## [WHAT THE EXERCISE ASKS]
Leave out every line before the one containing "M917 1386 1039", and repeat the rest of the material below exactly, that line included.

## [INFORMATION]

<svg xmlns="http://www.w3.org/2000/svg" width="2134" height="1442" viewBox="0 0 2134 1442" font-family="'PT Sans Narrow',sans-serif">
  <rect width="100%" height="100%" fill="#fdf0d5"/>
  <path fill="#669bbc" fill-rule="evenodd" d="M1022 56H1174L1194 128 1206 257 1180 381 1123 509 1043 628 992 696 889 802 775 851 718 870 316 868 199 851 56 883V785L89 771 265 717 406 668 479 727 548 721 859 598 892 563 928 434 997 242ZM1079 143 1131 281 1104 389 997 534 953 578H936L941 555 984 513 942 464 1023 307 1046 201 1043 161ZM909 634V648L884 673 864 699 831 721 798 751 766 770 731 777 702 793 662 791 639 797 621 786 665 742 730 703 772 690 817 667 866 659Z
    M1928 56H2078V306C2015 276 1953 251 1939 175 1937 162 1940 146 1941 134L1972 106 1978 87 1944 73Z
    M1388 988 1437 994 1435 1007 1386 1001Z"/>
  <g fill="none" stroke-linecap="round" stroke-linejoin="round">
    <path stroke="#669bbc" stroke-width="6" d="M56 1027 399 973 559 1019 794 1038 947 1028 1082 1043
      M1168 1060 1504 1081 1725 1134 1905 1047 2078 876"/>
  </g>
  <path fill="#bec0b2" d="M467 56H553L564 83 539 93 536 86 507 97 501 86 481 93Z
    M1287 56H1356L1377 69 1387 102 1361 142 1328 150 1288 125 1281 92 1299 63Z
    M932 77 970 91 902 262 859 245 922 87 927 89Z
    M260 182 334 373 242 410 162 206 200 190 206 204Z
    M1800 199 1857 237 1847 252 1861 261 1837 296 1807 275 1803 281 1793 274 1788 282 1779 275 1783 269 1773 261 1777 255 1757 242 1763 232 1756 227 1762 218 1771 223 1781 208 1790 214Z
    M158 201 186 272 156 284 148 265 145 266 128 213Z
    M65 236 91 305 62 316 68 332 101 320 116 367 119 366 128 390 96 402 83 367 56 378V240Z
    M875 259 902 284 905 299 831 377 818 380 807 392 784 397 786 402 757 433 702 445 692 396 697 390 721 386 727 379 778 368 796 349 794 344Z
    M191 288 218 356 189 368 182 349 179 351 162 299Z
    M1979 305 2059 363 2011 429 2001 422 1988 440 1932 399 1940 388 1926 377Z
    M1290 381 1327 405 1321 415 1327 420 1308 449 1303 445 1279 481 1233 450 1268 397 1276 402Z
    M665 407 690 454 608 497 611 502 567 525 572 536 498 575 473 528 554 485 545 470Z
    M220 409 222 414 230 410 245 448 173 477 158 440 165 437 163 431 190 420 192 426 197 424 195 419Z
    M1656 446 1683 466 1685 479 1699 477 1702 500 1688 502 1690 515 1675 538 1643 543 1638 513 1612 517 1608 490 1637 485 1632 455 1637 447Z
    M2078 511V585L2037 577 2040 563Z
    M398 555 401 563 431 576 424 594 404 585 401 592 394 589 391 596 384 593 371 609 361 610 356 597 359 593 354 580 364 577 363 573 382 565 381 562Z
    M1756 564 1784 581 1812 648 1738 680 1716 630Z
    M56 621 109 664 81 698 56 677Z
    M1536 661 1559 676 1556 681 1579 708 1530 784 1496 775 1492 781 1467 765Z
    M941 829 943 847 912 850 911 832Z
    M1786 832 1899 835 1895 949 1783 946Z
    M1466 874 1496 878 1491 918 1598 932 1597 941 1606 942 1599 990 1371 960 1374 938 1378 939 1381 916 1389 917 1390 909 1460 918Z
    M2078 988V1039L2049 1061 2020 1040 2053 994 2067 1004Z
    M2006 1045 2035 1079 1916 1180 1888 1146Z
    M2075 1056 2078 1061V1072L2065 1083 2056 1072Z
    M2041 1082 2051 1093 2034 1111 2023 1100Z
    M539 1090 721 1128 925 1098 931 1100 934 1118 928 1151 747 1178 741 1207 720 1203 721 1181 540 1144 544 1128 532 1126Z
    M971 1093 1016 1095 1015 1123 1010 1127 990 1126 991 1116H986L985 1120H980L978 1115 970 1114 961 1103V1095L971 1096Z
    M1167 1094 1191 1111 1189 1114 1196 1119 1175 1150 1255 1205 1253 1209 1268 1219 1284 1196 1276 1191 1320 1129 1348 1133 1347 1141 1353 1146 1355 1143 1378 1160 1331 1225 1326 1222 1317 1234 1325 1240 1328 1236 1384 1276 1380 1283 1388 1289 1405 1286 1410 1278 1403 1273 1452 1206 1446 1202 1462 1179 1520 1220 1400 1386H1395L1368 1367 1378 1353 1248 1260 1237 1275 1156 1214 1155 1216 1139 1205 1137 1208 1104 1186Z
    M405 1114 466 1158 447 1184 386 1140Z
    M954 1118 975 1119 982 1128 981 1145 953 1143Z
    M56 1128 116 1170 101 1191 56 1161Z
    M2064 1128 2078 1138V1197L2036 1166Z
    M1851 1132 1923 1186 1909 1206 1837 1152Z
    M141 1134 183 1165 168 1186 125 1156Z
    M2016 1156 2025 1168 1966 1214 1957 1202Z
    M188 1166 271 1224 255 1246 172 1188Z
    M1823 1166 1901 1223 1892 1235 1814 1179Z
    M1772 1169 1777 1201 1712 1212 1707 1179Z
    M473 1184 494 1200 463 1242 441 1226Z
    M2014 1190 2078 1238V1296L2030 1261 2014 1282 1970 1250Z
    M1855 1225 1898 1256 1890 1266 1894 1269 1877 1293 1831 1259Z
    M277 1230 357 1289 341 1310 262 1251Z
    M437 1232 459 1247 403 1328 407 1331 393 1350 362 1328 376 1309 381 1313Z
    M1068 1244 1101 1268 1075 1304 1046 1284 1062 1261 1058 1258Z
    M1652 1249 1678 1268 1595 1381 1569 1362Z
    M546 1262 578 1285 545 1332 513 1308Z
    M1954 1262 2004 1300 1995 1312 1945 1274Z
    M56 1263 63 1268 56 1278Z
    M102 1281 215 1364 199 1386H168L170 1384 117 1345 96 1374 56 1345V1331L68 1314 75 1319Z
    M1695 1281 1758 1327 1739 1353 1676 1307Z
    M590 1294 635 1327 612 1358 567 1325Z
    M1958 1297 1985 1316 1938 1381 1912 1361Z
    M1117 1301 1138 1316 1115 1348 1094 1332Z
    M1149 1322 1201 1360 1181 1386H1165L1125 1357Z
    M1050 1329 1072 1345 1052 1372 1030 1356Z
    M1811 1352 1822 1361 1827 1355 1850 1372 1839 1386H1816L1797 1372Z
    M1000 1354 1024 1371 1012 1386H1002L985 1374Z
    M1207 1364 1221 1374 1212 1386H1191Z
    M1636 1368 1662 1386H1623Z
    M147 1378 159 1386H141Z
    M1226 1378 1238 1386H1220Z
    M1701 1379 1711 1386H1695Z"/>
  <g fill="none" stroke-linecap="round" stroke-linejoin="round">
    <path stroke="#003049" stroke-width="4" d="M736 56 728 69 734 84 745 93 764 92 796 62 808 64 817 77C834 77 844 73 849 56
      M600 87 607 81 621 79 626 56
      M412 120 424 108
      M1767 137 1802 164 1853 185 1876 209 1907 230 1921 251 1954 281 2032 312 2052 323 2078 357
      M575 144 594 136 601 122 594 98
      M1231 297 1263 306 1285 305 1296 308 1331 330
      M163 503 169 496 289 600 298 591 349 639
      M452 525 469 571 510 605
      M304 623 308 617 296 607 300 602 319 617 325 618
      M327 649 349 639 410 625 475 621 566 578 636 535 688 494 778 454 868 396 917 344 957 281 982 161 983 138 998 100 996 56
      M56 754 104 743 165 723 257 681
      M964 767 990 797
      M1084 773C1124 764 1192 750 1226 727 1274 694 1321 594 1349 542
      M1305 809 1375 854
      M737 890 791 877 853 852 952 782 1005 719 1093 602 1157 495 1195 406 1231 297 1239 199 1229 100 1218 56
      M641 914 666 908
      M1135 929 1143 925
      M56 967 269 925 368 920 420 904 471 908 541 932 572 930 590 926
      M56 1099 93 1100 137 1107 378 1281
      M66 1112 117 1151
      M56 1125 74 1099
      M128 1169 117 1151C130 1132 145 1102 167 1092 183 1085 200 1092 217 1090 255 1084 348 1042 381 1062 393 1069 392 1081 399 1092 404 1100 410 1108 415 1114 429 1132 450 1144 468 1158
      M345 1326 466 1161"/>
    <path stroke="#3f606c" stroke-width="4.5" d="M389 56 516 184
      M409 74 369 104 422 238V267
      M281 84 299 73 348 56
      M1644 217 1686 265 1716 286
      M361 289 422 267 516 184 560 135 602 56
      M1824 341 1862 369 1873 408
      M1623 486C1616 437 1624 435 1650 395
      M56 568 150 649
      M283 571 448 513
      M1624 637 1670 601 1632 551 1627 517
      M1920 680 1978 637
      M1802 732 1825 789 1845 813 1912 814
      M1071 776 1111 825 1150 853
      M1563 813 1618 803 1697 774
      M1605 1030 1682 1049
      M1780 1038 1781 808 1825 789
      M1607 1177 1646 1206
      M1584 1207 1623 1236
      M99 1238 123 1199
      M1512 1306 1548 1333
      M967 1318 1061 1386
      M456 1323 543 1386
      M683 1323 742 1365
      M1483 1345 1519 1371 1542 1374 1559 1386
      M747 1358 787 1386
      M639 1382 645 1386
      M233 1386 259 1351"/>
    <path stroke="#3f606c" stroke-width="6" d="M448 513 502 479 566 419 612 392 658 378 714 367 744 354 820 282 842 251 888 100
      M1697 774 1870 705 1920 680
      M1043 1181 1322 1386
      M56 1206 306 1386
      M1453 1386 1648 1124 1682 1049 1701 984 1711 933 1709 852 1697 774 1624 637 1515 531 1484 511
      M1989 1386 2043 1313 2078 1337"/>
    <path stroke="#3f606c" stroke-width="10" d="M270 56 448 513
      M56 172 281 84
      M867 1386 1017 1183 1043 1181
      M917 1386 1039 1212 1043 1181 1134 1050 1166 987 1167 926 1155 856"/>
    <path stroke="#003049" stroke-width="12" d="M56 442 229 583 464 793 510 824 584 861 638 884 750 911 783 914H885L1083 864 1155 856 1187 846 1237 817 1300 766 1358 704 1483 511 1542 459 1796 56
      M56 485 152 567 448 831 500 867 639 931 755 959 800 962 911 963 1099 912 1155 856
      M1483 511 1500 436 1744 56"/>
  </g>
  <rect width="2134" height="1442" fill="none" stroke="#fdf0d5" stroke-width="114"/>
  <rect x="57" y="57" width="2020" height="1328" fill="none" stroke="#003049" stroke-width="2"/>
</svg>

## [SOLUTION]
      M917 1386 1039 1212 1043 1181 1134 1050 1166 987 1167 926 1155 856"/>
    <path stroke="#003049" stroke-width="12" d="M56 442 229 583 464 793 510 824 584 861 638 884 750 911 783 914H885L1083 864 1155 856 1187 846 1237 817 1300 766 1358 704 1483 511 1542 459 1796 56
      M56 485 152 567 448 831 500 867 639 931 755 959 800 962 911 963 1099 912 1155 856
      M1483 511 1500 436 1744 56"/>
  </g>
  <rect width="2134" height="1442" fill="none" stroke="#fdf0d5" stroke-width="114"/>
  <rect x="57" y="57" width="2020" height="1328" fill="none" stroke="#003049" stroke-width="2"/>
</svg>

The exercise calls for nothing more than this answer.